Хорошо знавшая Ахматову художница Татьяна Александровна Ермолинская рассказывала мне, что многие женщины, в особенности жены местного начальства, считали своим долгом поддерживать Анну Андреевну.
Она жила на втором этаже, окнами во двор, и часто, выходя на галерею, обращалась к сидящим внизу:
- Мне тут платье принесли, так оно мне не впору. Может быть, кому-нибудь подойдет. - И с великолепной царственной простотой опускала его через перила. Так же раздавала она окружающим лишние, по ее мнению, продукты.
Поэзия Ксении Некрасовой чрезвычайно своеобразна, и в первую очередь самим стихом. При желании в нем можно увидеть что-то от современного западного верлибра, от старинной японской миниатюры, но более всего от свободного русского стиха. Некрасова упорно уходила, уклонялась от рифмы, но порою не выдерживала и уступала ей, - чуть-чуть, кое-где, почти незаметно, а изредка и явно. Однако и присущий ей стих, не будучи укреплен рифмой, хорошо держится, он изящен и органичен.
Мир Ксении Некрасовой - это реальный и одновременно волшебный мир. Обращает на себя внимание широта взгляда, доброта души, острая потребность в любви у ее лирической героини.
Прекрасны стихи, связанные с природой - их очень много, - с детством. Такие стихотворения, как "Русская осень", "Русский день", просто "День", стихи о Средней Азии, пронизаны различными оттенками настроения, осязаемы. Ксения Некрасова исключительно наблюдательна.

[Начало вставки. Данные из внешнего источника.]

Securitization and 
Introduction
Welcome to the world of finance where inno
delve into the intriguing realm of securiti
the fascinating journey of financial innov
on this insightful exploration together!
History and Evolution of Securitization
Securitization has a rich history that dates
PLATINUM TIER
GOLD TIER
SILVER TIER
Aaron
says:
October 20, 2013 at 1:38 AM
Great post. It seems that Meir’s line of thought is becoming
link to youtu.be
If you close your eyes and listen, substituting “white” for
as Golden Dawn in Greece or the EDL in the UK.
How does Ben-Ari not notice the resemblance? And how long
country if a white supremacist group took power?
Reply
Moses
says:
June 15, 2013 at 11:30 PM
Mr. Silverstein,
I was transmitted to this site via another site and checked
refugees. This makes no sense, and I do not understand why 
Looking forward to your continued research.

Вот вздымаются стволы, "…пронзая прутьями сучков оплыв сияющих сосулек". Она предельно метафорична. Дети едут в поле, и
Один ноги свесил с телеги
и взбалтывал воздух, как сливки.
Куст сирени поднимает цветы, "как голых детей". Дыхание на морозе - "…изо рта птенцы пуховые летят"…

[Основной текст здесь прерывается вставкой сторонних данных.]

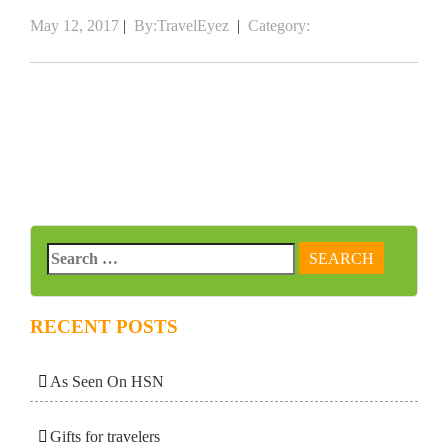
May 12, 2017
|
By:TravelEyez
|
Category:
RECENT POSTS
As Seen On HSN
Gifts for travelers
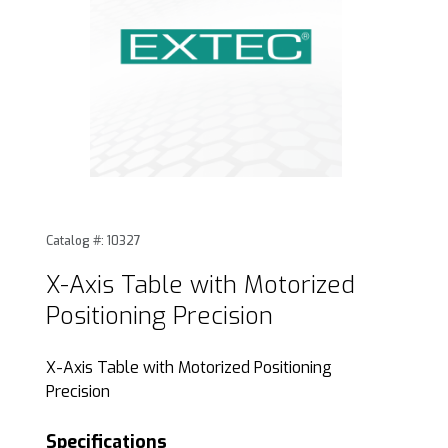
Thumbnail Filmstrip of X-Axis Table with Motorized Position
Purchase X-Axis Table with Motorized Positioning Preci
Catalog #: 10327
X-Axis Table with Motorized
Positioning Precision
X-Axis Table with Motorized Positioning
Precision
Specifications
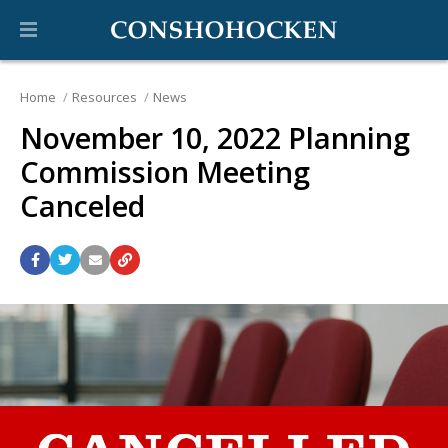
Home
Resources
News
November 10, 2022 Planning
Commission Meeting
Canceled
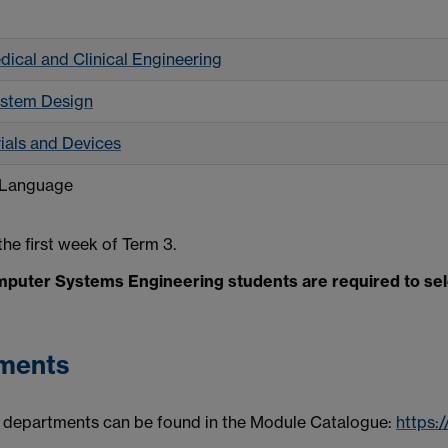
dical and Clinical Engineering
ystem Design
als and Devices
 Language
he first week of Term 3.
puter Systems Engineering students are required to selec
tments
 departments can be found in the Module Catalogue:
https:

Но, пожалуй, более всего привлекает у Некрасовой внимание к народной жизни, знание ее в деталях и подробностях, восхищение людьми труда. Я думаю, редко кто в такой степени, как она, знал, и, главное, видел и ощущал народную жизнь изнутри. Вот описание вокзала:
Мешки, отсвечивая ткацкою основой,
наполненные девичьим приданым,
накопленным на торфоразработках,
лежат, как идолы,
у мраморных скамеек,
чуть приоткрыв оранжевые рты,
на скамьях тихо, рядом,
одетые в стеженые пальтушки,
мордовки юные сидят…
И солдат
в ожидании своего эшелона
какую-то до слез знакомую мелодию,
прижав баян к груди,
выводит медленно в тиши…
У Ксюши был явно общественный характер, она любила присутствовать на заседаниях Бюро поэтов, на собраниях. Может быть, это было связано отчасти с ее бездомностью. Как не вспомнить тут ее мимоходом оброненные строки:
…Тогда с колен
я сбрасываю доску,
что заменяет письменный мне стол,
и собирать поэзию иду
вдоль улиц громких.
Они наводят меня на мысль о Хлебникове.